**EXPLORER LE DOCUMENT:**
1. Recopiez sans rien modifier le passage du texte sur la Loi LME qui s'ouvre sur les mots contenant "Enfin, la Loi" et se clôt sur "sociaux, civils, éthiques.".
2. Poursuivez le texte sur la Loi LME à la suite de sa dernière phrase.

**TEXTE PRÉSENTÉ:**
========

En termes de contraintes, la Loi LME renforce l’importance de la connexion au fournisseur. Un vrai ROI est mesurable une fois que l’on a digitalisé ses factures fournisseurs et réussi à créer ce lien. Le format de facturation reste finalement secondaire : l’enjeu est de tisser une relation, d’enrôler les fournisseurs dans la dématérialisation. Du coup, le lien est plus difficile à rompre si un flux important est créé en termes d’échanges électroniques. Par ailleurs, changer de fournisseur peut engendrer des coûts de traitement non négligeables. Il ne faut donc plus réfléchir seulement au prix, mais au coût total représenté par certains choix.

Enfin, la Loi LME donne une vraie impulsion au changement, y compris de posture. Bien que le montant de l’amende ait été sensiblement augmenté, le principal enjeu du retard de paiement reste la mauvaise publicité faite à l’entreprise. Personne ne veut être perçu comme un mauvais payeur ! C’est d’autant plus important à l’ère où les jeunes générations de collaborateurs ont des attentes fortes sur les aspects sociaux, civils, éthiques.

Comment transformer cette contrainte en potentielle opportunité business ?

CLAUDE LEBRUN: L’opportunité de cette capacité à tirer un ROI interne est de pouvoir partager cette valeur avec ses clients ou ses fournisseurs, en instaurant un partenariat vertueux pour chacun. Le rôle des Achats, s’agissant des fournisseurs (ou des commerciaux lorsqu’il s’agit de clients) est d’évangéliser sur les aspects bénéfiques de ce type de démarche, avec même la possibilité de faire mieux que ce que la Loi prévoit.

========

**DONNÉES FOURNIES:**
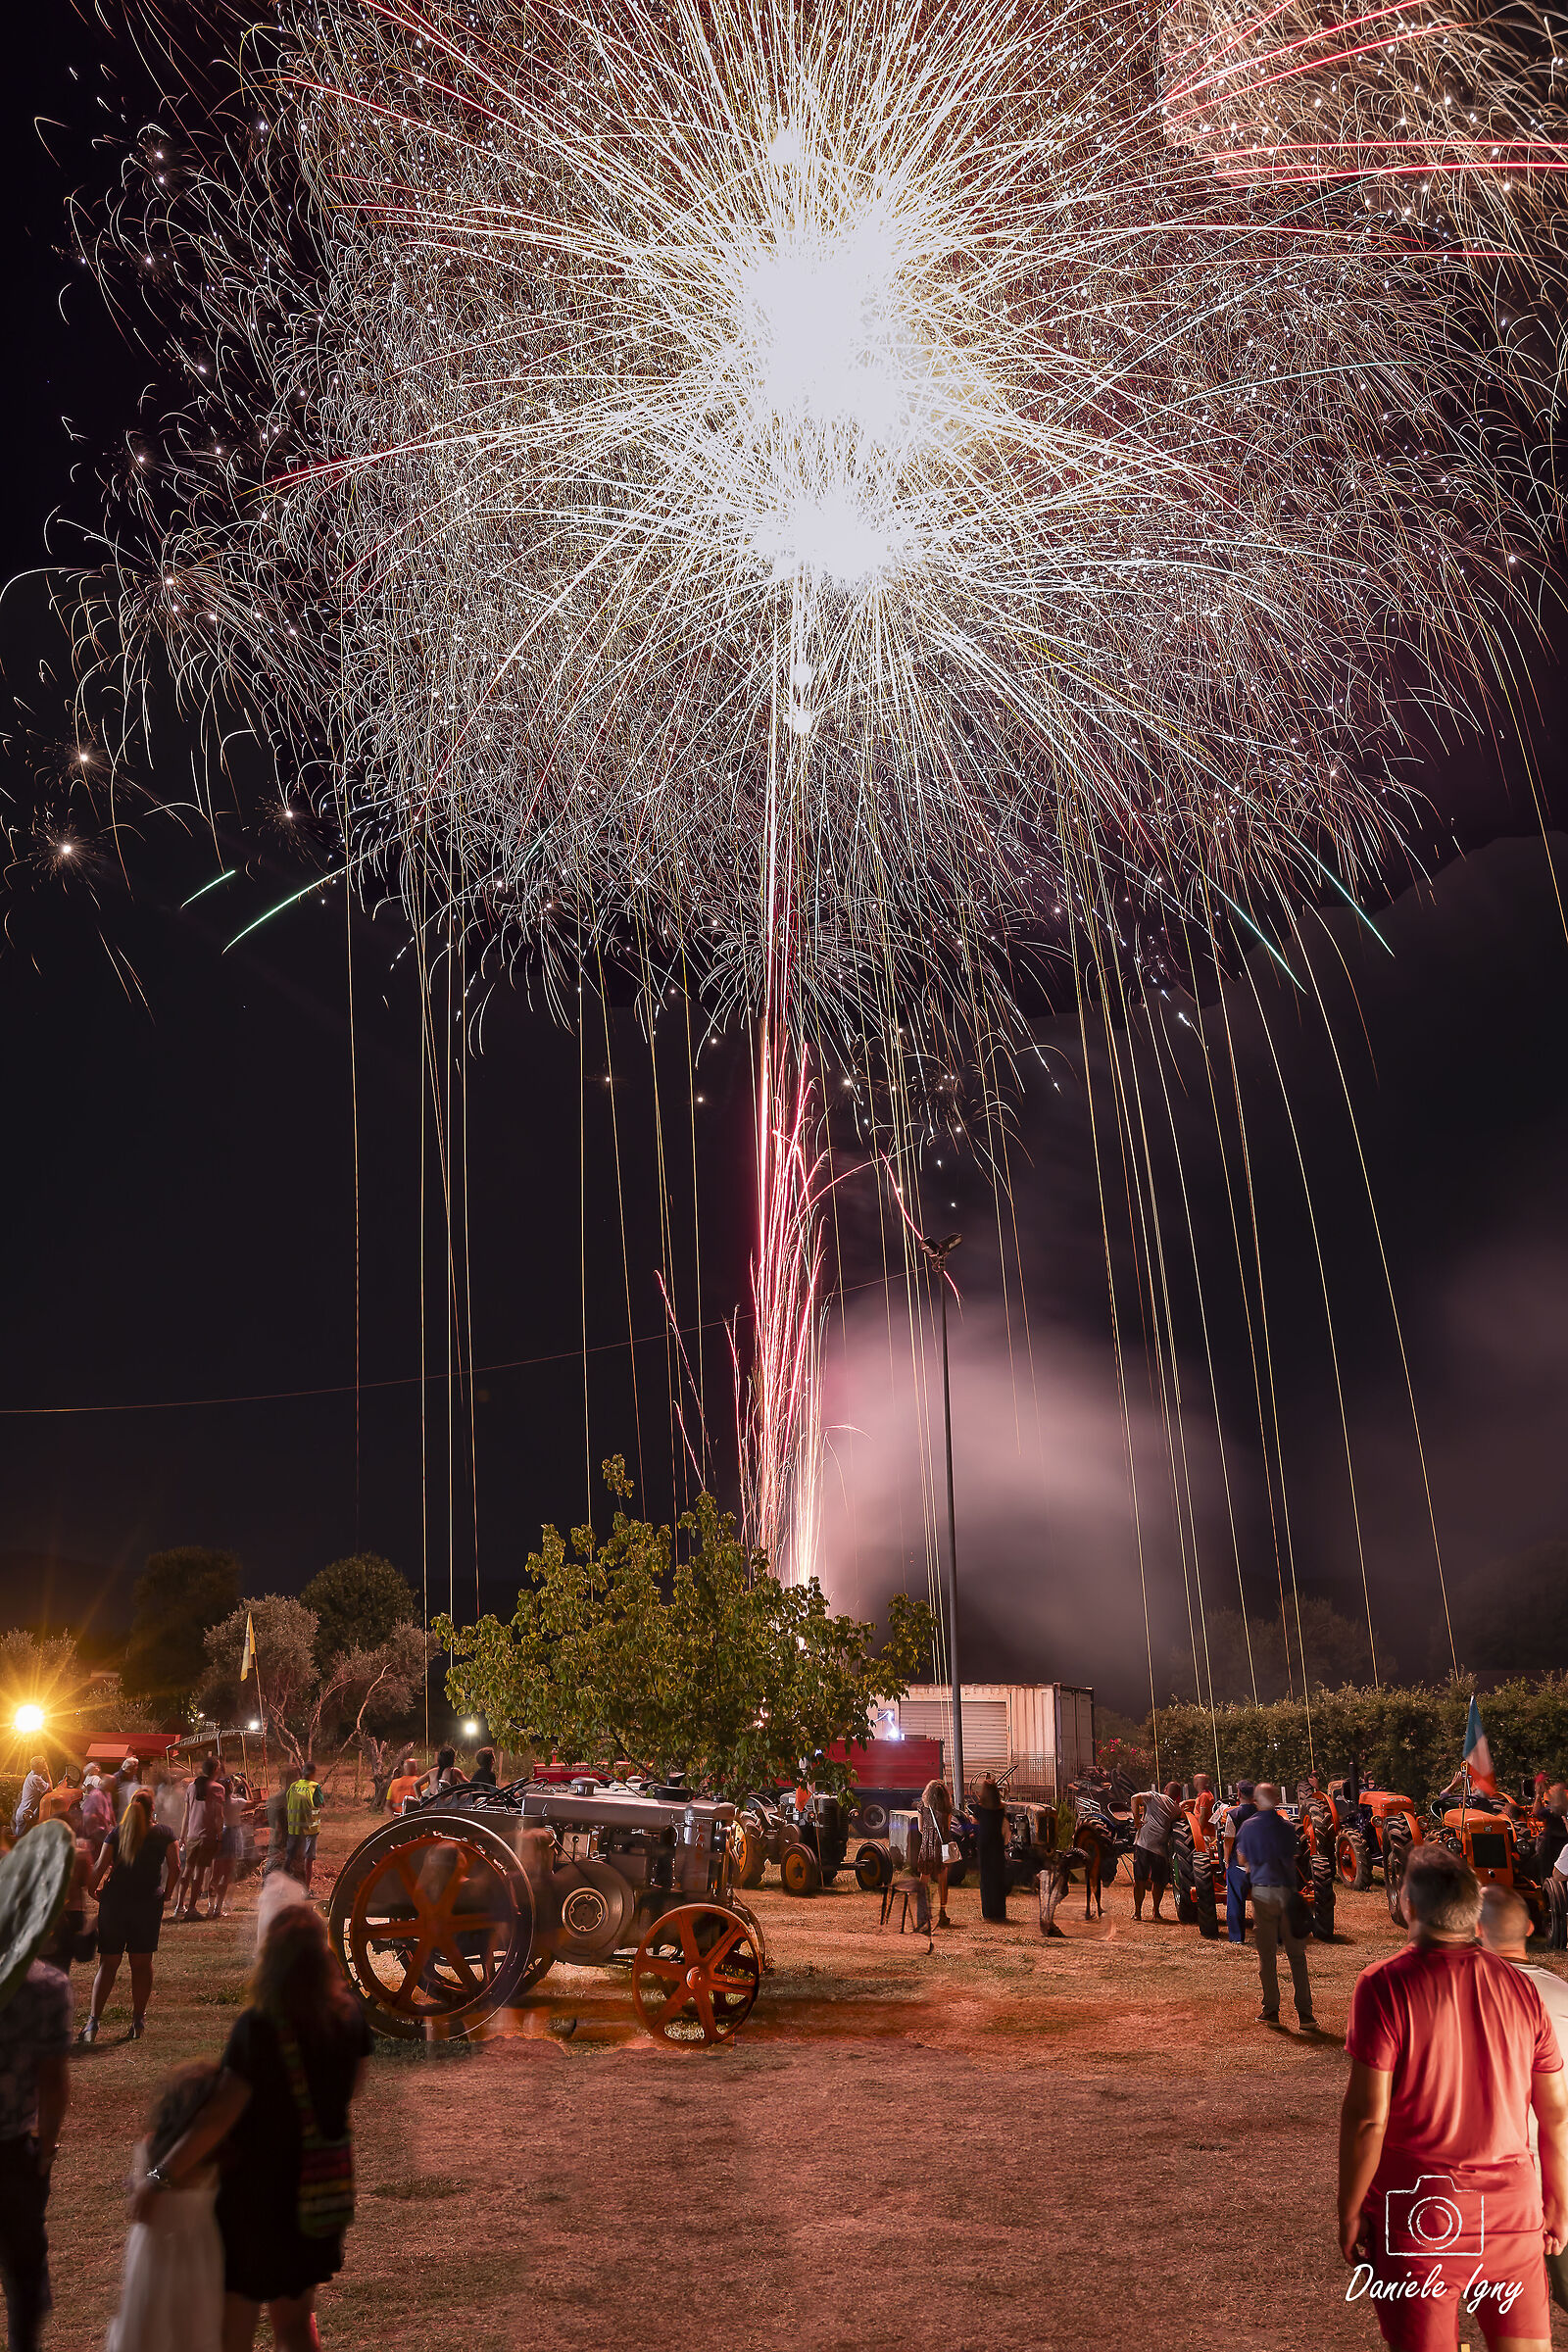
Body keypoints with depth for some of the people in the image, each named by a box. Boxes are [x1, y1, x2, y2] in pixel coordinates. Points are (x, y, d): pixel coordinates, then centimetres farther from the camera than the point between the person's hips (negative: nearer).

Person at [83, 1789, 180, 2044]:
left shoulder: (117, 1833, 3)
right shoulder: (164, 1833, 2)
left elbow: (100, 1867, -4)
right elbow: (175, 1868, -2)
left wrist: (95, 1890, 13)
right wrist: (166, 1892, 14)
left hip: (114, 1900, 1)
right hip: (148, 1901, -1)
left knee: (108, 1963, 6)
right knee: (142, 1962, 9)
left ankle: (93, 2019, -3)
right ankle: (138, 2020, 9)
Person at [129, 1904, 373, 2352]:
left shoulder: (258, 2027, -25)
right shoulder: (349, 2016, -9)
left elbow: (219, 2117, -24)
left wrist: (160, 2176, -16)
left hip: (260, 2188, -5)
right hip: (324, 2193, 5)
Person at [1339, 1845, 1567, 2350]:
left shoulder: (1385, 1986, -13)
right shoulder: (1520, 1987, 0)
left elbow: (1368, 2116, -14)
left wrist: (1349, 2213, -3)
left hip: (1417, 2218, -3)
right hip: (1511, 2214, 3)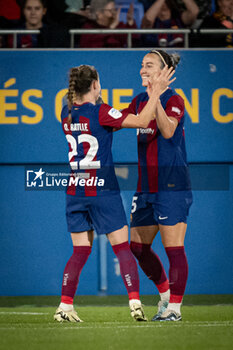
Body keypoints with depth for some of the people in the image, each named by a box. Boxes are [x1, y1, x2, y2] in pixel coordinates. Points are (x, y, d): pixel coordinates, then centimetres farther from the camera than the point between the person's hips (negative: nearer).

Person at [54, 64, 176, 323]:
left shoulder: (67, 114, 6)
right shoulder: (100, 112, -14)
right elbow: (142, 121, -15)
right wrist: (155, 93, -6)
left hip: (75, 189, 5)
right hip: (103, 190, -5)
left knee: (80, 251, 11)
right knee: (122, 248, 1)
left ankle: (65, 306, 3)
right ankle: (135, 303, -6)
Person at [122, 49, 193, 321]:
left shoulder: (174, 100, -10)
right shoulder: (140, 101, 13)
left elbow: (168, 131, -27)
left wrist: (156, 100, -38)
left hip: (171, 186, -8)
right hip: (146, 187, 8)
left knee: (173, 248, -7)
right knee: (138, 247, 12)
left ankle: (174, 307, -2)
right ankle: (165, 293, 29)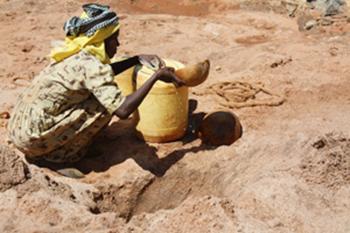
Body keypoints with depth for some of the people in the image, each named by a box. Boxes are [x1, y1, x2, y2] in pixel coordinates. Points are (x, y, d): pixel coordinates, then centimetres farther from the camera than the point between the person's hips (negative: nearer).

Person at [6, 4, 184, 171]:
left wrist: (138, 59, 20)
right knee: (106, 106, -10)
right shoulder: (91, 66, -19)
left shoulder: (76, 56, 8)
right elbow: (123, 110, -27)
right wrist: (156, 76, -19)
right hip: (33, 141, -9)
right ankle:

========

**RÉPONSES PAR CONSIGNE:**
1.
Enfin, la Loi LME donne une vraie impulsion au changement, y compris de posture. Bien que le montant de l’amende ait été sensiblement augmenté, le principal enjeu du retard de paiement reste la mauvaise publicité faite à l’entreprise. Personne ne veut être perçu comme un mauvais payeur ! C’est d’autant plus important à l’ère où les jeunes générations de collaborateurs ont des attentes fortes sur les aspects sociaux, civils, éthiques.

2.
Tous ces sujets impactent toujours les petits fournisseurs, plus fragiles que les gros. Pour réussir à les enrôler, un effort interne important est à déployer, à la fois dans l’entreprise cliente et chez eux directement.

Quel conseil donneriez-vous aux entreprises françaises ou internationales implantées en France pour démarrer un projet ? Par quoi commencer ? Et quels points de vigilance sont à observer dans le déploiement des projets ?

CLAUDE LEBRUN: Un projet d’optimisation des délais de paiement est un sujet très stratégique, qui nécessite une prise de conscience. C’est un vrai projet d’entreprise, qui doit être piloté, animé et au sujet duquel il faut communiquer. Certains grands groupes s’en sont rendu compte et mettent en œuvre l’investissement nécessaire, en termes de moyens internes et de responsabilité.

Mais avant toute chose, il faut poser les fondations en résolvant la question du délai d’approbation des factures. Sans ce point crucial, aucun déroulé n’est possible.

Il faut ensuite sortir de la logique de recherche de ROI court termiste : il est fondamental d’éduquer l’entreprise à une logique de long terme, car il s’agit là d’un vrai programme de transformation, dont la Direction Générale peut d’ailleurs être le meilleur sponsor. On ne peut pas lancer un projet de reverse factoring ou d’escompte sans ce support.

Concrètement, les Achats, les SI et la Finance doivent constituer l’équipe projet. Un business process owner transverse et indépendant, doit être nommé, rattaché a minima au Secrétariat Général.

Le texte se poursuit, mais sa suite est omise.